Il y aura alors deux choses qui vont se contrebalancer de manière négative : le plaisir et le contrôle du plaisir. Une des voies pour arriver à contourner ce contrôle du plaisir c’est de s’autoriser le plaisir dans certains domaines afin de le rendre moins désirable.
Ce que disent les toxicodépendants à l’alcool c’est:
Il faut accepter d’avoir perdu le contrôle, car en acceptant ceci on se laisse aller et on a moins de désir.
Qu’est-ce qui est fait avec le plaisir ? Quelles sont les tentatives de solution ?
- Contrôler
- Résister
- Eviter d’y penser
- Se distraire
- L’auto-illusion « je le fais parce que c’est bon pour moi et que ça me plait »
3 - Les stratégies pour apprivoiser l’addiction
« L’addiction n’est pas à la portée de n’importe qui, il faut insister lourdement et négliger de nombreux signaux pour y arriver » Jacques Barsoni
C’est à dire qu’au départ il y a un certain enferment dans ma relation avec moi et moi pour arriver à une addiction : c’est moi replié sur moi.
- « Le plaisir est à l’âme ce que le repos est au corps » Saint Thomas d’Aquin. Comprenons par là qu'une stratégie par rapport à la dépendance aux produits ou à une activité est de faire varier les produits, faire varier le plaisir. Le plaisir n’est pas l’ennemi. Dans la vie rien n’est trop bon ou trop mauvais, c’est trop peu ou pas assez qui est le problème, être au milieu n’est jamais le problème.
- « La chose la plus commune, dès qu’on nous la cache devient un délice » Oscar WILDE
- « Le seul moyen de se délivrer d’une tentation est d’y céder » Oscar WILDE
- La stratégie c’est « le faire encore mieux » c’est à dire s’organiser pour avoir plus de plaisir et donc diminuer la fréquence pour augmenter le plaisir. C’est aussi se focaliser sur un moment particulier avec une activité particulière pour en tirer le maximum. En diminuant la fréquence on va augmenter le désir pour ce plaisir et son obtention.
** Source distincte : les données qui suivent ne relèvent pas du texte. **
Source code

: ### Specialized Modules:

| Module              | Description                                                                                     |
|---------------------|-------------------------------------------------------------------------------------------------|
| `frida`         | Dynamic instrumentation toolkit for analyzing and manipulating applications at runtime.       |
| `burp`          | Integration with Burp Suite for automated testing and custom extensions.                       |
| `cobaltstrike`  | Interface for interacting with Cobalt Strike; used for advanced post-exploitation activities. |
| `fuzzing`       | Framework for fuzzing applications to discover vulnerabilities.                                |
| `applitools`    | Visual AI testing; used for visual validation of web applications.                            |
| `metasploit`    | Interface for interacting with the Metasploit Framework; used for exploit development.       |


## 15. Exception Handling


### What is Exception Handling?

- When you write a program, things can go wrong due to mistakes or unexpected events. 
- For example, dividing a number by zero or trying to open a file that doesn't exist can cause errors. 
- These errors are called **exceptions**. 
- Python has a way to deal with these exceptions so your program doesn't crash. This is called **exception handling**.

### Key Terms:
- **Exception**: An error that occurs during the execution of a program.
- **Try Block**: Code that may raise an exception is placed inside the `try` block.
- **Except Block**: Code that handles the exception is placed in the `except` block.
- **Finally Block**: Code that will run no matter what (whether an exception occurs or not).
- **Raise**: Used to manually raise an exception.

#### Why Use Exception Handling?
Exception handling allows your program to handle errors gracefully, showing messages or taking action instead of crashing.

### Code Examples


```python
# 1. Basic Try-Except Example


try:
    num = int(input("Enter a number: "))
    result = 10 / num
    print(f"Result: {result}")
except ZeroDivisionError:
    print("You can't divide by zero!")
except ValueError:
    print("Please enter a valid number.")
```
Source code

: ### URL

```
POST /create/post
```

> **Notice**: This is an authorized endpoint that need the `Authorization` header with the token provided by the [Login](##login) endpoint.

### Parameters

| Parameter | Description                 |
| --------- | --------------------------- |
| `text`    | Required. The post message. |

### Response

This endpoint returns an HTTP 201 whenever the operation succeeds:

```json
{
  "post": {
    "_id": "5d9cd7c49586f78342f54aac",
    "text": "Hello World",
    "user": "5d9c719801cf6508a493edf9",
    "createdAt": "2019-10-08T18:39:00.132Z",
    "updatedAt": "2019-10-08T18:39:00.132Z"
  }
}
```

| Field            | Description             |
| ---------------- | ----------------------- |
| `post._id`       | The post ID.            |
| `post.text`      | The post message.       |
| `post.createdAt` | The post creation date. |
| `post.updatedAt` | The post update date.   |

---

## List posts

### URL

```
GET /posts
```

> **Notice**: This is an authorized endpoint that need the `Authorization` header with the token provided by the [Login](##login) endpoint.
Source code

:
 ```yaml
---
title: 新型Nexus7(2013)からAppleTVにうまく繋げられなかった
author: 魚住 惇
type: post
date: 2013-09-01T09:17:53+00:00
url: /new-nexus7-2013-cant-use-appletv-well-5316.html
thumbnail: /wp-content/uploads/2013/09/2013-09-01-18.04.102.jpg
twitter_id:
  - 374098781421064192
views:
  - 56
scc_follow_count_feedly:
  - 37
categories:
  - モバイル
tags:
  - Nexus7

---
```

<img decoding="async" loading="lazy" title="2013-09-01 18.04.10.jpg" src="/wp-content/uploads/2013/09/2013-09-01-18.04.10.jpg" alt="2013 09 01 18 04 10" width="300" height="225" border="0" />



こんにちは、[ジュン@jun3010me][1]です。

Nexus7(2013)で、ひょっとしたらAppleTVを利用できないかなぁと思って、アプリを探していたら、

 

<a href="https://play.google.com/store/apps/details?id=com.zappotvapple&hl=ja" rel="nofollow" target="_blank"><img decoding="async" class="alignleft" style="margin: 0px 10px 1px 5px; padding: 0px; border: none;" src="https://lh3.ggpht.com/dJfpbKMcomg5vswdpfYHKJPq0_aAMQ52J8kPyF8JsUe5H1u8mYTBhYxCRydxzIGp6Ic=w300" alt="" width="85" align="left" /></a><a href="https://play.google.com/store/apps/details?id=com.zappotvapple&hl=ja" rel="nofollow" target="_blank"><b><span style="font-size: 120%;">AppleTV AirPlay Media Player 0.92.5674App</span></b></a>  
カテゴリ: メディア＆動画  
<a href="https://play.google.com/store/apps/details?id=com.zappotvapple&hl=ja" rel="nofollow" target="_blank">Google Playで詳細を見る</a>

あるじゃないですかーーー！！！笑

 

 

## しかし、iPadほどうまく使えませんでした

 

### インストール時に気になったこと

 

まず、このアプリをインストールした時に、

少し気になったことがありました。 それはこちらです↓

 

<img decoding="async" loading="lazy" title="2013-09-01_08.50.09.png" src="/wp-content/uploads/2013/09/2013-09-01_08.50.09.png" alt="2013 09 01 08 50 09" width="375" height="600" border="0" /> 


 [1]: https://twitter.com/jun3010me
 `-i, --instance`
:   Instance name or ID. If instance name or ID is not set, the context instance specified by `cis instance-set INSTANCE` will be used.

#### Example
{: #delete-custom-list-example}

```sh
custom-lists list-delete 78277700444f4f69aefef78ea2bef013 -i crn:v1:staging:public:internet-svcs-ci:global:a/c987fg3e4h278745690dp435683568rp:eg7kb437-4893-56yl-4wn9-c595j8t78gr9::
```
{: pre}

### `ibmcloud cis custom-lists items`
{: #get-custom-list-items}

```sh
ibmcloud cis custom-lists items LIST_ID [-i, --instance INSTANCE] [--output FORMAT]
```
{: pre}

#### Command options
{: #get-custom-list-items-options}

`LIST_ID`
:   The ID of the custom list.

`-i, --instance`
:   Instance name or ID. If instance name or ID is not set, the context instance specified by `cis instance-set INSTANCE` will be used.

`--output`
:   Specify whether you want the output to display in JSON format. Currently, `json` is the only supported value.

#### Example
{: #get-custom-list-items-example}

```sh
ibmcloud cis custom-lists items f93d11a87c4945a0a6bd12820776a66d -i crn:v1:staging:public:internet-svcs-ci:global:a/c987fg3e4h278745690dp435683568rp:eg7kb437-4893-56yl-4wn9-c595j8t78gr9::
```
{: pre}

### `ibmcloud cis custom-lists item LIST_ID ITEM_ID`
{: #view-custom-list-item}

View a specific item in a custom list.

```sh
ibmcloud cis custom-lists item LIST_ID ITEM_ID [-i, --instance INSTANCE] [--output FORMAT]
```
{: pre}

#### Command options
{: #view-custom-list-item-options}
- Rendre la recherche du plaisir encore plus ritualisée. Interrompre la séquence qui porte au plaisir pour le dénaturer. C’est ce qu’on fait notamment avec les dépendances au vomissement. On demande à la personne de consommer comme d’habitude et d’attendre 30mn (au départ) entre le moment où elle avale cette nourriture et le moment où elle va vomir. Le fait d’introduire une période d’interruption entre ces deux activités va détruire le plaisir.
- Ajouter ou varier les plaisirs
- Mettre un peu de réel dans le virtuel pour tout ce qui concerne les dépendances à internet
Christian Moretto est psychothérapeute et formateur à New York. Il a été formé par Giorgio Nardone et est chercheur associé au Centre de Thérapie Stratégique (Arezzo). Aux Etats Unis il a travaillé dans le domaine de l’addiction aux produits (cocaïne, héroïne, alcool, etc.) mais aussi dans d'autres activités (addiction aux achats en ligne, à Internet, au travail).